Wilhelm Emrich, Polemik. Streitschriften, Pressefehden und kritische Essays, Frankfurt am Main 1968 /// Ludwig Rohner, Die literarische Streitschrift. Themen, Motive, Formen, Wiesbaden 1987 /// Stefan Straub, Der Polemiker Karl Kraus. Drei Fallstudien, Marburg 2004 /// Jean-François Lyotard, Der Widerstreit, München 1989 /// Hermann Stauffer „Polemik“. in: Gert Ueding, Walter Jens (Hrsg.), Historisches Wörterbuch der Rhetorik, Bd. 6, Tübingen 1992, S. 1403-1415

23. 11. 11 /// E.Z.

↑ Postskriptum ↑

1. Der Vorgang des Polemisierens lässt sich wie folgt skizzieren: (1) Der potentielle Polemiker stört sich an oder empört sich über etwas und wird dadurch emotional aufgewühlt.
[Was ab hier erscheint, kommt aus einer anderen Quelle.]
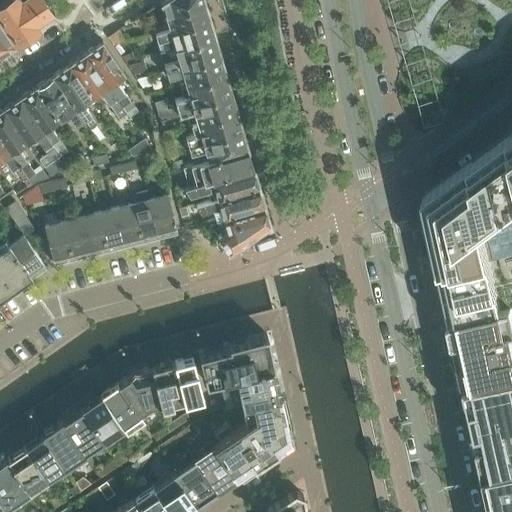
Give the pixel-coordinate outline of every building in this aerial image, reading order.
[(1,0),(0,1),(0,17),(16,42),(38,27),(34,22),(50,11),(43,0),(1,0)] [(161,0),(161,1),(165,12),(171,11),(204,0),(203,0),(161,0)] [(171,11),(165,12),(170,27),(175,25),(208,15),(204,0),(171,11)] [(170,27),(154,32),(157,40),(161,39),(163,49),(181,44),(214,34),(208,15),(175,25),(170,27)] [(450,19),(448,20),(447,23),(448,26),(451,27),(454,27),(456,25),(456,23),(455,20),(453,18),(450,19)] [(0,52),(14,43),(0,22),(0,52)] [(476,25),(474,26),(473,29),(474,32),(477,33),(480,33),(482,31),(482,28),(481,26),(479,24),(476,25)] [(118,28),(107,35),(113,43),(125,39),(118,28)] [(163,49),(159,50),(165,69),(186,62),(219,53),(214,34),(181,44),(163,49)] [(484,74),(511,52),(511,40),(510,38),(476,63),(484,74)] [(116,79),(125,73),(102,39),(85,51),(127,112),(133,108),(129,102),(130,100),(116,79)] [(85,51),(68,62),(91,95),(99,89),(118,117),(127,112),(85,51)] [(129,52),(120,55),(125,61),(132,59),(129,52)] [(186,62),(165,69),(168,77),(177,75),(180,85),(192,81),(225,71),(219,53),(186,62)] [(143,59),(127,64),(133,73),(146,69),(143,59)] [(68,62),(52,73),(73,107),(87,127),(96,121),(82,101),(91,95),(68,62)] [(183,96),(174,99),(176,106),(197,100),(230,90),(225,71),(192,81),(180,85),(183,96)] [(445,72),(443,74),(442,77),(443,80),(445,81),(448,81),(450,79),(451,76),(450,74),(448,72),(445,72)] [(52,73),(36,84),(58,117),(73,107),(52,73)] [(148,74),(136,77),(142,87),(151,84),(148,74)] [(67,150),(49,124),(58,117),(36,84),(20,96),(60,155),(67,150)] [(167,109),(158,112),(160,120),(178,114),(193,110),(196,121),(202,119),(236,109),(230,90),(197,100),(176,106),(167,109)] [(35,134),(47,152),(38,157),(44,165),(60,155),(20,96),(4,107),(26,140),(35,134)] [(165,102),(155,106),(158,112),(167,109),(165,102)] [(4,107),(0,109),(0,136),(28,177),(35,172),(17,146),(26,140),(4,107)] [(190,123),(193,133),(185,136),(187,144),(208,137),(241,127),(236,109),(202,119),(196,121),(190,123)] [(208,137),(187,144),(189,152),(192,163),(213,157),(247,146),(241,127),(208,137)] [(511,127),(473,156),(425,190),(439,258),(445,288),(451,315),(460,312),(505,301),(511,299),(511,127)] [(11,169),(10,170),(19,183),(28,177),(0,136),(0,157),(2,156),(11,169)] [(144,138),(132,146),(137,153),(152,149),(144,138)] [(192,163),(182,166),(188,185),(210,178),(229,172),(244,168),(252,165),(247,146),(213,157),(192,163)] [(175,147),(167,150),(169,157),(177,155),(175,147)] [(106,153),(91,156),(94,164),(108,160),(106,153)] [(157,153),(144,157),(146,165),(159,161),(157,153)] [(60,155),(44,165),(50,175),(59,169),(61,173),(69,168),(60,155)] [(182,158),(172,161),(173,168),(184,165),(182,158)] [(121,162),(123,170),(136,167),(134,159),(121,162)] [(121,162),(109,166),(111,173),(123,170),(121,162)] [(188,185),(184,187),(189,195),(209,188),(208,184),(212,183),(216,196),(230,193),(235,191),(242,189),(250,187),(258,184),(253,166),(252,166),(252,165),(244,168),(229,172),(210,178),(188,185)] [(24,180),(27,185),(37,179),(48,176),(42,167),(35,172),(24,180)] [(87,171),(89,179),(101,176),(99,168),(87,171)] [(87,171),(74,175),(76,182),(89,179),(87,171)] [(52,180),(54,188),(66,185),(64,177),(52,180)] [(52,180),(39,184),(41,191),(54,188),(52,180)] [(216,197),(195,203),(200,211),(213,207),(216,217),(221,215),(226,214),(247,208),(261,203),(263,203),(258,184),(250,187),(242,189),(235,191),(230,193),(216,197)] [(156,226),(159,235),(177,231),(174,221),(171,208),(167,192),(149,197),(153,212),(156,226)] [(33,193),(23,195),(25,205),(35,202),(33,193)] [(149,197),(131,202),(135,217),(139,230),(141,240),(159,235),(156,226),(153,212),(149,197)] [(14,200),(5,207),(23,233),(25,236),(35,228),(14,200)] [(131,202),(114,206),(118,221),(121,235),(124,244),(141,240),(139,230),(135,217),(131,202)] [(216,217),(207,220),(210,225),(215,233),(228,251),(267,224),(269,223),(263,203),(226,214),(221,215),(216,217)] [(114,206),(96,210),(100,225),(104,239),(106,249),(124,244),(121,235),(118,221),(114,206)] [(186,206),(179,208),(181,216),(188,214),(186,206)] [(96,210),(79,215),(83,230),(86,244),(89,253),(106,249),(104,239),(100,225),(96,210)] [(79,215),(61,219),(65,234),(69,248),(71,258),(89,253),(86,244),(83,230),(79,215)] [(61,219),(43,224),(47,239),(51,253),(53,262),(71,258),(69,248),(65,234),(61,219)] [(30,243),(25,236),(23,233),(8,244),(15,253),(24,267),(31,276),(46,265),(39,256),(30,243)] [(0,297),(31,276),(24,267),(15,253),(8,244),(0,249),(0,297)] [(451,318),(449,318),(454,337),(456,337),(461,360),(459,360),(463,379),(465,379),(466,382),(475,380),(511,371),(511,299),(505,301),(460,312),(451,315),(451,318)] [(228,346),(198,354),(205,381),(231,375),(236,374),(271,366),(274,366),(267,333),(228,343),(228,346)] [(184,403),(203,398),(192,355),(173,360),(183,399),(184,403)] [(183,399),(173,360),(171,361),(170,358),(158,362),(159,364),(151,366),(153,374),(161,405),(183,399)] [(151,366),(139,369),(133,369),(129,374),(117,382),(144,422),(144,421),(142,418),(161,405),(153,374),(151,366)] [(236,374),(231,375),(238,402),(245,400),(246,401),(280,394),(274,366),(271,366),(236,374)] [(511,371),(475,380),(466,382),(466,384),(469,384),(478,425),(475,425),(476,428),(486,426),(489,439),(479,442),(485,469),(511,463),(511,371)] [(144,422),(117,382),(111,386),(100,393),(106,402),(127,433),(144,422)] [(100,393),(99,394),(97,392),(87,399),(88,401),(80,407),(106,445),(125,432),(126,433),(127,433),(106,402),(100,393)] [(227,421),(212,431),(218,439),(213,443),(235,476),(239,473),(241,476),(257,465),(255,462),(261,459),(263,461),(272,454),(271,452),(274,450),(275,452),(293,440),(288,419),(286,420),(285,417),(288,416),(283,398),(281,398),(280,394),(246,401),(250,419),(233,429),(227,421)] [(106,445),(80,407),(78,408),(76,406),(67,412),(68,415),(62,419),(85,452),(102,440),(105,445),(106,445)] [(168,431),(188,417),(186,410),(166,423),(168,431)] [(85,452),(62,419),(53,425),(52,422),(42,429),(44,431),(41,433),(43,436),(64,466),(85,452)] [(156,439),(168,431),(166,423),(152,433),(156,439)] [(187,430),(185,426),(176,432),(181,438),(187,434),(187,430)] [(41,433),(39,434),(38,432),(25,440),(27,443),(24,444),(27,447),(50,482),(51,481),(48,477),(64,466),(43,436),(41,433)] [(176,432),(167,439),(171,445),(181,438),(176,432)] [(235,476),(213,443),(207,434),(205,436),(188,448),(215,489),(233,478),(235,476)] [(27,447),(24,444),(22,446),(21,443),(12,449),(13,452),(7,456),(7,457),(9,459),(26,485),(32,494),(50,482),(27,447)] [(215,489),(188,448),(187,449),(192,457),(173,470),(195,503),(215,489)] [(7,457),(7,456),(4,458),(3,455),(0,457),(0,497),(2,501),(5,505),(14,499),(17,504),(32,494),(26,485),(9,459),(7,457)] [(101,476),(119,464),(114,458),(97,470),(101,476)] [(511,511),(511,463),(485,469),(494,511),(511,511)] [(185,511),(187,511),(193,504),(195,503),(173,470),(152,484),(171,511),(185,511)] [(75,480),(80,490),(91,482),(83,475),(75,480)] [(114,492),(106,480),(97,485),(106,498),(114,492)] [(171,511),(152,484),(135,496),(145,511),(171,511)] [(76,485),(69,489),(73,494),(79,490),(76,485)] [(265,509),(265,511),(306,511),(302,493),(293,490),(265,509)] [(145,511),(135,496),(114,510),(115,511),(145,511)]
Aus dieser Nichtakzeptanz entsteht der Wille und die Absicht eine Polemik zu verfassen. (2) Zur Ausführung dessen muss der Schreiber sich zunächst darüber klar werden, welche Punkte es sind, an denen er sich stößt, warum und was ihn genau daran stört und welche Antihaltung er dazu einnimmt – er muss eine Alternative entwerfen. (3) Darauf aufbauend kann er eine Argumentation ausarbeiten: Er muss Argumente finden, durch die er den Gegner angreifen kann, eine eigene (Anti-)These aufstellen und diese durch Argumente untermauern. (4) Desweiteren wird der Polemiker versuchen, Schwachstellen des Gegners aufzudecken. Dies können argumentative, logische Fehler oder Argumente ad hominem sein. (5) Darauf folgt die sprachlich-stilistische Ausformulierung der Polemik und (6) ihre Veröffentlichung.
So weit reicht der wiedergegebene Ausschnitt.